Rendall's 'impressions' are etched in memory
“There's something about the smell of the ink that really excites me,” R. Keith Rendall said recently in his Wiscasset gallery, Rendall Fine Art.
Rendall is a master printmaker who utilizes pen and ink, etchings, engravings, woodcuts and carvings to present and honor nature and her creatures. Whether great blue heron, cormorant, snapping turtle, whale, beaver, shells, or flora, their beauty is both honest and haunting. Each pen and ink piece, etching and engraving is hand printed by the artist.
He was completely drawn to printmaking and the Renaissance while in college in the mid to late 1970s. Today, when Rendall is hand printing one of his drawings or etchings, he is aware of those artists who used the same mediums centuries before.
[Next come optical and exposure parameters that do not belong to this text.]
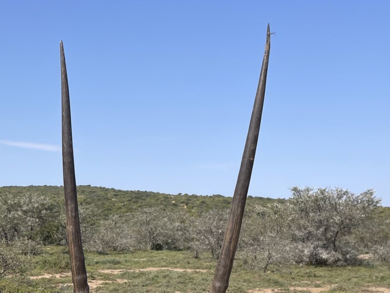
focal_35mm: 58
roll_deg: -0.8
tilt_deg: -5.8
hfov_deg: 31.4
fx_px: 654
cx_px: 28
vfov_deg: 24.1
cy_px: 294
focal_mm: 4.2
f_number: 1.6
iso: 32
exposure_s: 1/3300
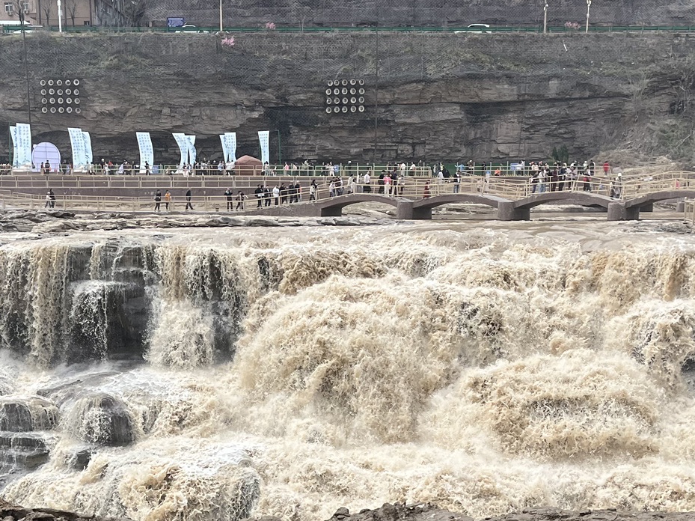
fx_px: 1124
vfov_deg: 25.3
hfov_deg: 34.2
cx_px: 263
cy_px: 472
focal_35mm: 56
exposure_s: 1/2571
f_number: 1.6
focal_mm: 5.1
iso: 50
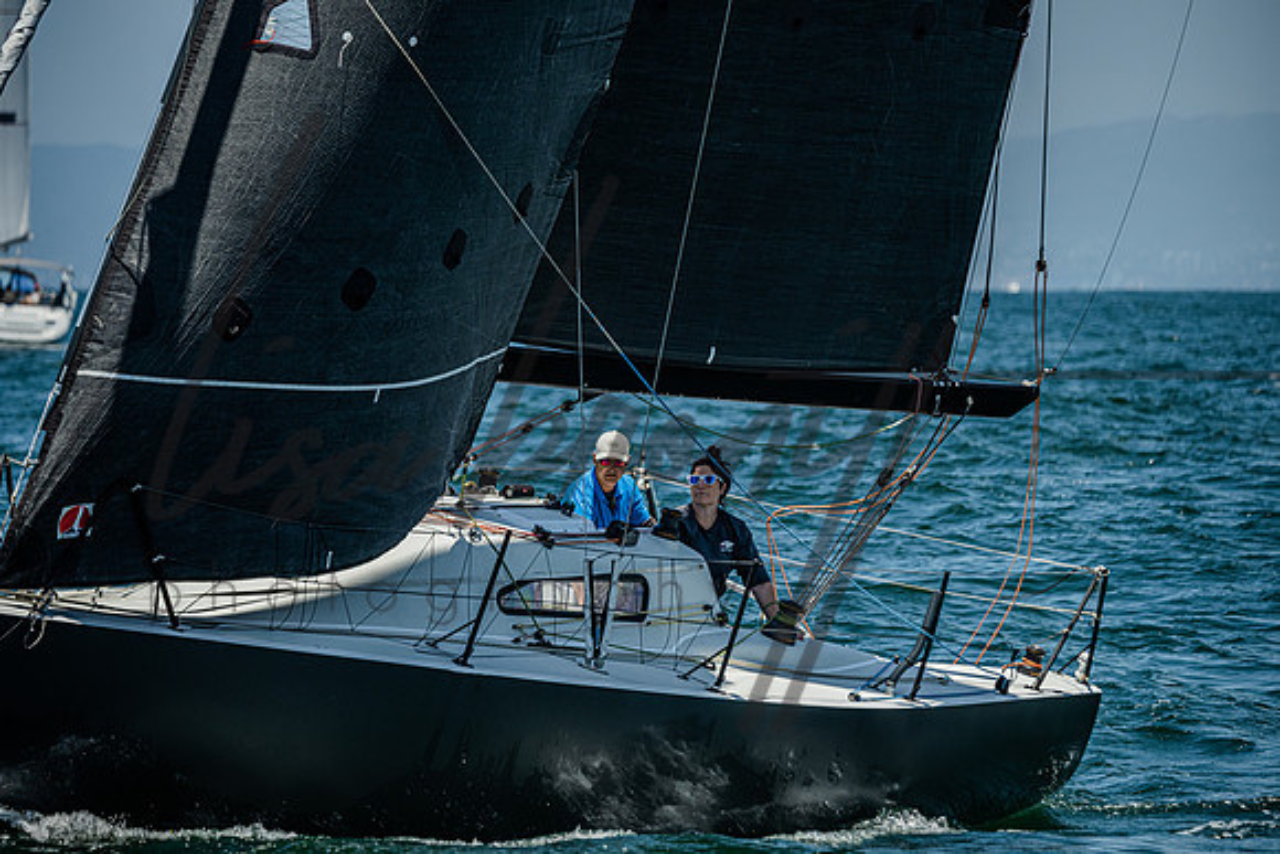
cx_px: 640
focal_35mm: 248
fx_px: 8811
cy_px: 427
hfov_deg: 8.3
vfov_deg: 5.5
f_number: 5.6
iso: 320
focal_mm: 240
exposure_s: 1/800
“Every time I do a printing I'm kind of conscious of these artists that explored printmaking in the earlier eras. I try to add to that body of work, so to speak, by asking how I can make each piece different, or how can I experiment with the ink, the paper?”
Rendall loves the strong graphic of the woodcut, the image of which he has fully developed in his mind before he begins a piece. Most of the woodcuts are carved on birch or maple plywood, although he has used mahogany from time to time. The woodcuts are printed on high quality Japanese paper.
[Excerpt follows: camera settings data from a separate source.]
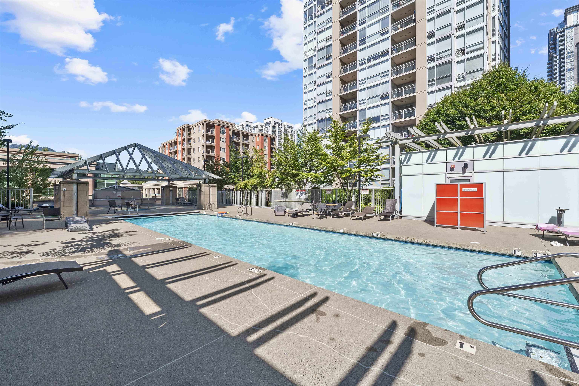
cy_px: 193
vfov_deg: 78.8
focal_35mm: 15
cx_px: 290
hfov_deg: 101.9
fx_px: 235
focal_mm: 14.6
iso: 100
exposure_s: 1/1000
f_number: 8
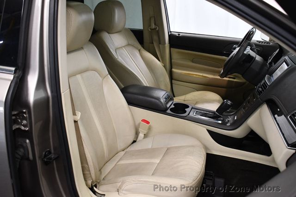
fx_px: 296
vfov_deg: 36.8
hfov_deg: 53.2
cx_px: 148
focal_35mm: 36
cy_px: 98
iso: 2000
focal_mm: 24
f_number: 3.8
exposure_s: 1/125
“I just start carving. For me, if it's too perfect a drawing, you end up with a piece without character that looks like an illustration. I try to be more free, more interpretive,” Rendall said. “Most of my pieces take a year to carve.”
With each piece, regardless of the medium chosen, Rendall has the representation of the “true creature” in mind. All images have personal stories and are done from direct observation or experience, with a meaning behind them.
“I try not to personify them,” Rendall said. “I want to give each one the respect, and the space, to represent them in a truthful manner. To be truthful about their existence.”
Rendall also uses his pieces to make a statement about the creature and how humans can learn something from them, with an ecological, political or social edge.
One day he discovered a deceased horseshoe crab. He knew that their numbers were decreasing because people were collecting them for the blood plasma, which is copper based.
“It's a primordial type of blood,” Rendall said. “The crabs were being drained of their blood. I wanted to record it. When I was a kid I used to see so many of them, now they are harder to find. Recently I learned that they are no longer drained and are released back into the wild.”
He made his own ink for the pen and ink 24 by 18-inch drawing out of beef bouillon and gum arabic. The result: a piece that looks as though it could have been made centuries ago, almost as long ago as the horseshoe crab has existed.
When working with woodcuts, he is thinking in terms of lines that create motion and drama.
The recently sold “The Tempest,” a 24 by 18-inch woodcut, was created from a dream. The bufflehead are riding the waves of a tempestuous sea, yet appear non-plussed. Rendall's use of light and dark creates confusion, for the viewer.
“Waves are crashing down, but the buffleheads aren't bothered by the turbulence. I think there's a lesson to be learned from the buffleheads,” Rendall said. “They seem to have a sense of what's about to happen, keeping themselves above the crest of the wave. They appear to have total confidence, responding to what's happening at the moment.”
In his series, “On Hard Ground,” Rendall conveys the beautiful yet harsh western part of the state. When he moved to Maine in 1982, he lived in Phillips. For 18 months he walked everywhere during the day, bringing a couple copper plates (hard ground etching) and needles to capture the scenery. His first piece, exhibited in the gallery, is of the honeysuckle tree in his yard.
“I love western Maine, it is very beautiful and the people are really nice, but it is a hard place to make a go of it financially,” Rendall said. “The landscape has taken its toll on them, there's a lot of poverty. The series, ‘Hard Ground’ has dual meanings. It refers to the technique and how the landscape and people impact one another.”
At any given time Rendall has 20 to 30 ideas in his mind for future projects. There are seven or eight “in process” right now, including his spring show tentatively entitled, “The Death of the Beehive.”
Rendall has been an artist for 35 years; 18 of those years are represented in his gallery at 65 Main Street in Wiscasset. The space, also his studio, is where he offers master printmaking classes in woodcuts, etching and monoprinting.